(Dataset rows)
□ □ □ □ □ □ □

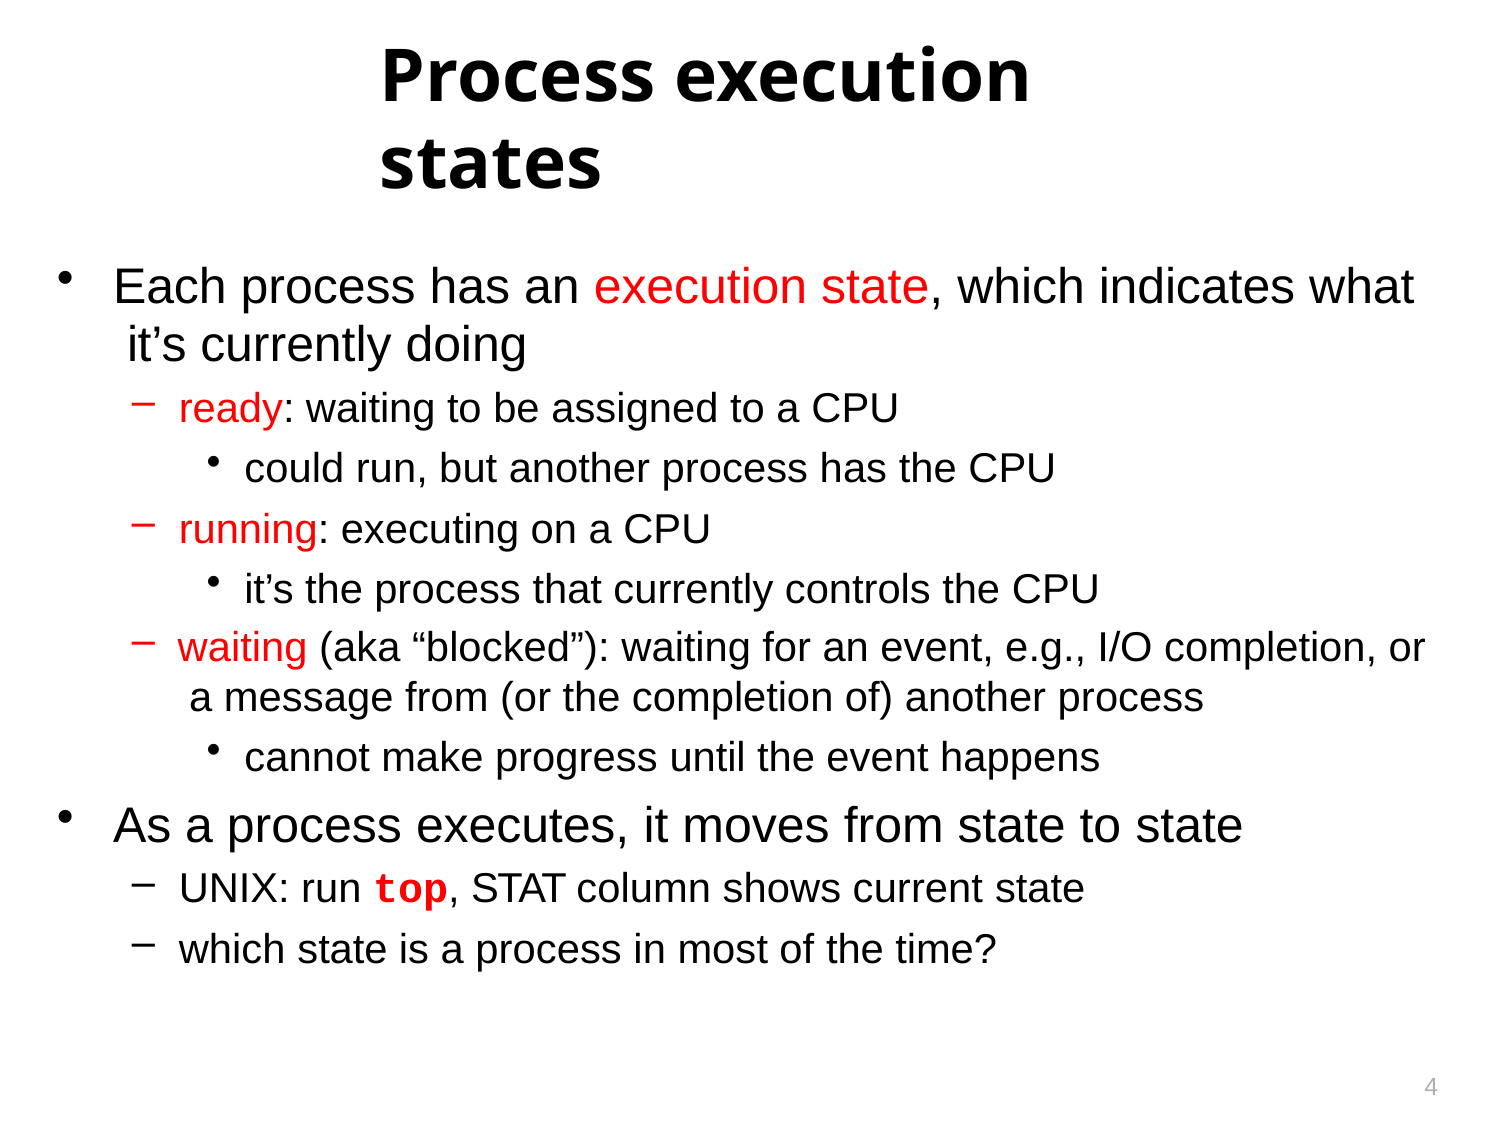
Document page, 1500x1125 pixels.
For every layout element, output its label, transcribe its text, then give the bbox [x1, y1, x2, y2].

slide_number <number> [1409, 758, 1459, 1125]
text_box Each process has an execution state, which indicates what it’s currently doing ready: waiting to be assigned to a CPU could run, but another process has the CPU running: executing on a CPU it’s the process that currently controls the CPU waiting (aka “blocked”): waiting for an event, e.g., I/O completion, or a message from (or the completion of) another process cannot make progress until the event happens As a process executes, it moves from state to state UNIX: run top, STAT column shows current state which state is a process in most of the time? [54, 249, 1430, 972]
title Process execution states [377, 19, 1124, 210]
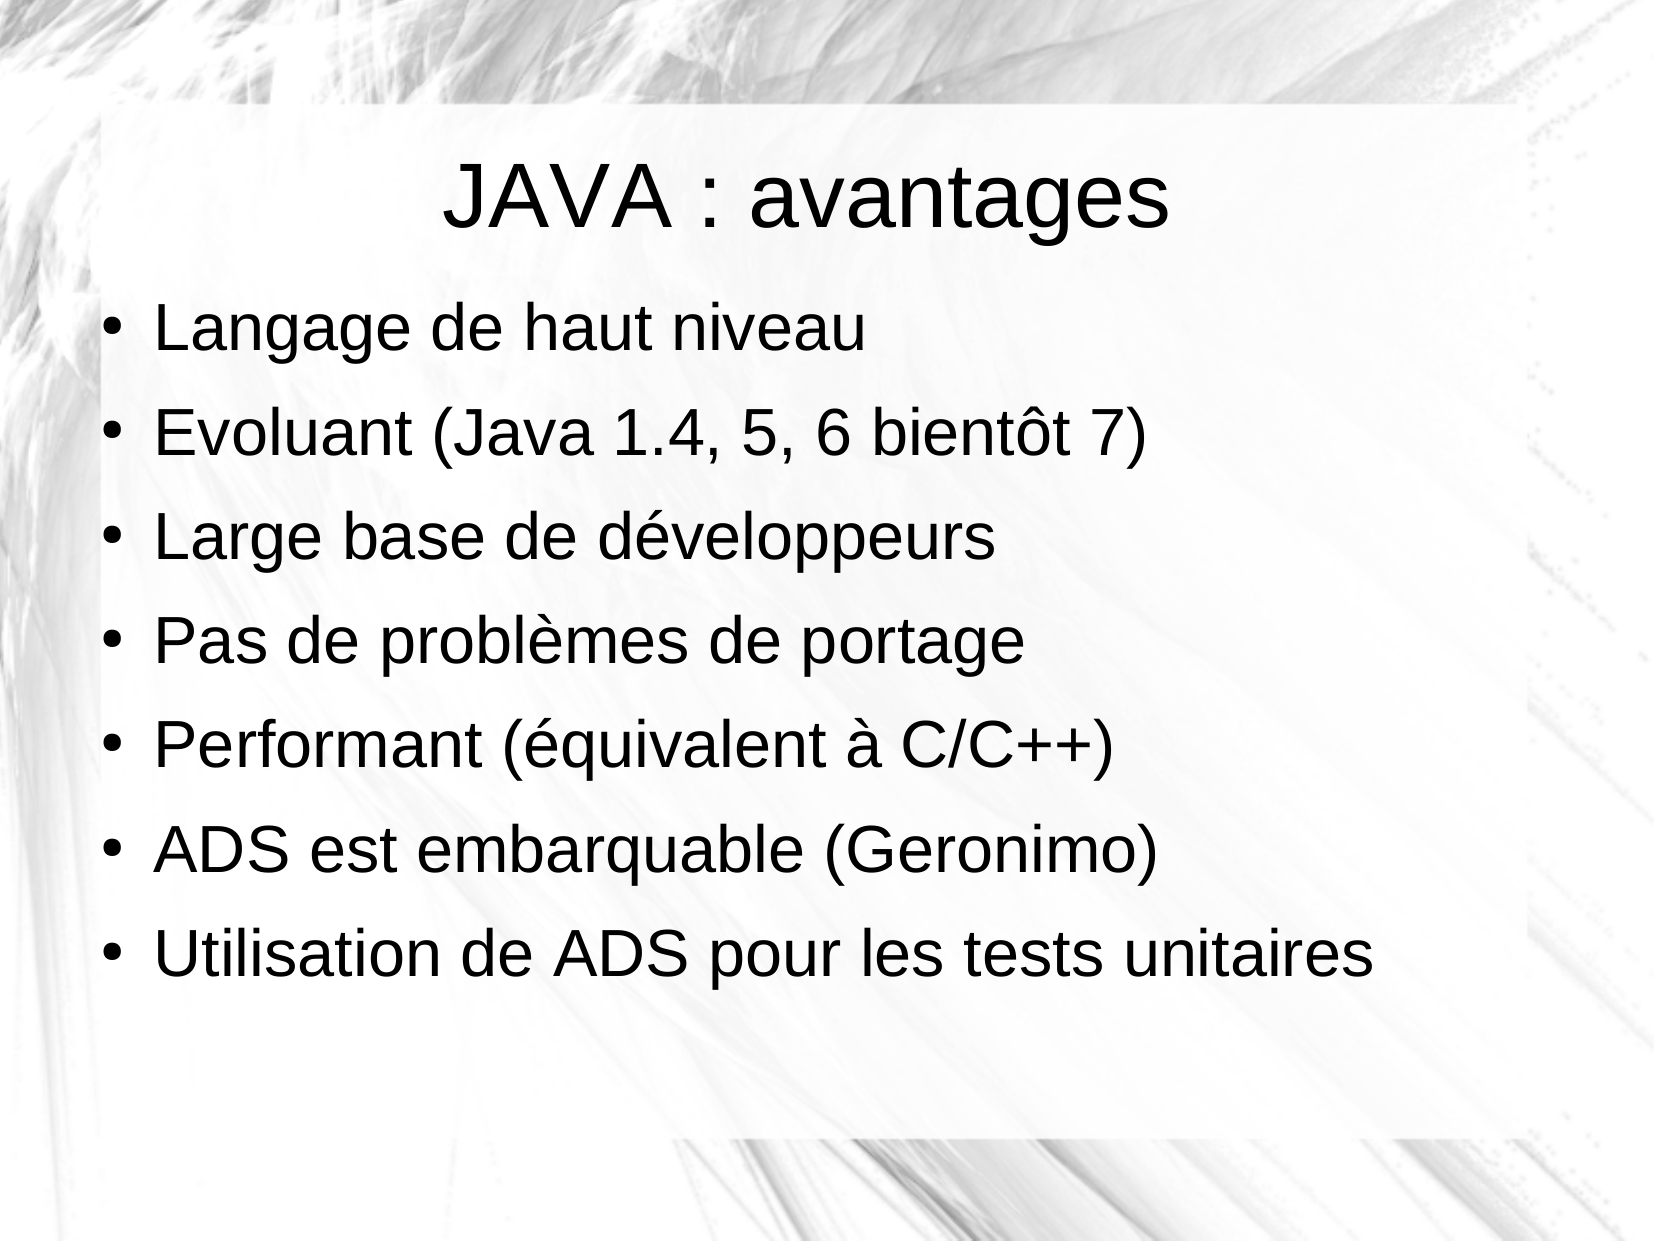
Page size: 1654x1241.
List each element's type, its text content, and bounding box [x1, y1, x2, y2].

□ □ □ □ □ □ □

Update the material by replacing "bounding box" with "box coordinates" and leaving everything else unchanged. Leave the pictures out of your answer.

Document page, 1500x1125 pixels.
For every layout element, output its label, transcribe its text, then give the bbox [x1, y1, x2, y2].

slide_number <number> [1409, 758, 1459, 1125]
text_box Each process has an execution state, which indicates what it’s currently doing ready: waiting to be assigned to a CPU could run, but another process has the CPU running: executing on a CPU it’s the process that currently controls the CPU waiting (aka “blocked”): waiting for an event, e.g., I/O completion, or a message from (or the completion of) another process cannot make progress until the event happens As a process executes, it moves from state to state UNIX: run top, STAT column shows current state which state is a process in most of the time? [54, 249, 1430, 972]
title Process execution states [377, 19, 1124, 210]
Page size: 1654x1241.
List each element's type, its text content, and box coordinates [x1, y1, x2, y2].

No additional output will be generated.